Figure 3.5 Distribution of taxi-ride clusters
It can be seen from Figure 3.5 that the clustering results in a partition which is somewhat similar to the way NY is divided into different neighborhoods. The areas newly split by taxi trip clusters may reflect more reasonable delimitations of neighborhood boundaries.
However, it can still be difficult to identify which parts are the hot-spot regions of taxi rides (blue circles with a larger radius) as the spatial points of most clusters are densely-distributed. To visualize the different levels of taxi-trip numbers within each cluster, we use the coordinates of the cluster centers on the map to represent each cluster and circles to represent the relative cluster sizes. The radius of each circles visualized in the map only represents the relative relationship between different clusters. Some of the circles may overlap with others, but the clusters they represent are actually non-overlapping. We use the leaflet package and the OpenStreet base-map to visualize the cluster central locations and relative sizes, which may help to refer the clusters with land-use types in New York City. The result is shown in Figure 3.6.
Figure 3.6 Centroids and relative sizes of taxi-trip clusters
As we can see, four regions including the Upper East of Central park, the Upper West of Brooklyn, and the Astoria and the Jackson Heights are the typical hot-spot regions of taxi rides with clusters in higher density. People in these areas may be in higher needs for taxi rides and these regions may have higher levels of travel mobility.

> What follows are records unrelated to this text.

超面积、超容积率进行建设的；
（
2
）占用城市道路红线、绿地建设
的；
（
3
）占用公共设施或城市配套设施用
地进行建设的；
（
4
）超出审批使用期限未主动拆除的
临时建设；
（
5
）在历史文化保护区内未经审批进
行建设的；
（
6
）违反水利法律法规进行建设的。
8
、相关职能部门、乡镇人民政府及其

However, the taxi rides in the Manhattan island cannot be correctly demonstrated due to the permission limitation of pick-up rides within this area. Hence, we separately involve the drop-off locations to compare the mobility level of the Manhattan island with other NYC local regions.The result is shown in Figure 3.7.

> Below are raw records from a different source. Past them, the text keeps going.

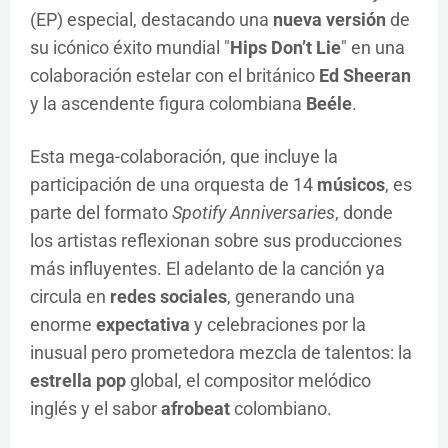
(EP) especial, destacando una
nueva versión
de
su icónico éxito mundial "
Hips Don’t Lie
" en una
colaboración estelar con el británico
Ed Sheeran
y la ascendente figura colombiana
Beéle
.
Esta mega-colaboración, que incluye la
participación de una orquesta de 14
músicos
, es
parte del formato
Spotify Anniversaries
, donde
los artistas reflexionan sobre sus producciones
más influyentes. El adelanto de la canción ya
circula en
redes sociales
, generando una
enorme
expectativa
y celebraciones por la
inusual pero prometedora mezcla de talentos: la
estrella pop
global, el compositor melódico
inglés y el sabor
afrobeat
colombiano.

Figure 3.7 Centroids and relative sizes of drop-off clusters
From Figure 3.7, we can see that the drop-off cluster sizes within the Manhattan island is still in relative small sizes, which is unexpectedly low considering its dense population density. This may be explained by its unique island topography and the densely-distributed subway system which make people tend to take the public transport so as to avoid heavy traffic jams.
To further compare the local mobility pattern over different local regions,the pick-up and drop-off locations of taxi rides during the morning rush hours from 6 am to 10 am on weekdays are extracted and clustered into different spatial groups. The cluster central locations and relative sizes are shown in Figure 3.8. The green circles and violet circles represent the pick-up clusters and drop-off clusters respectively.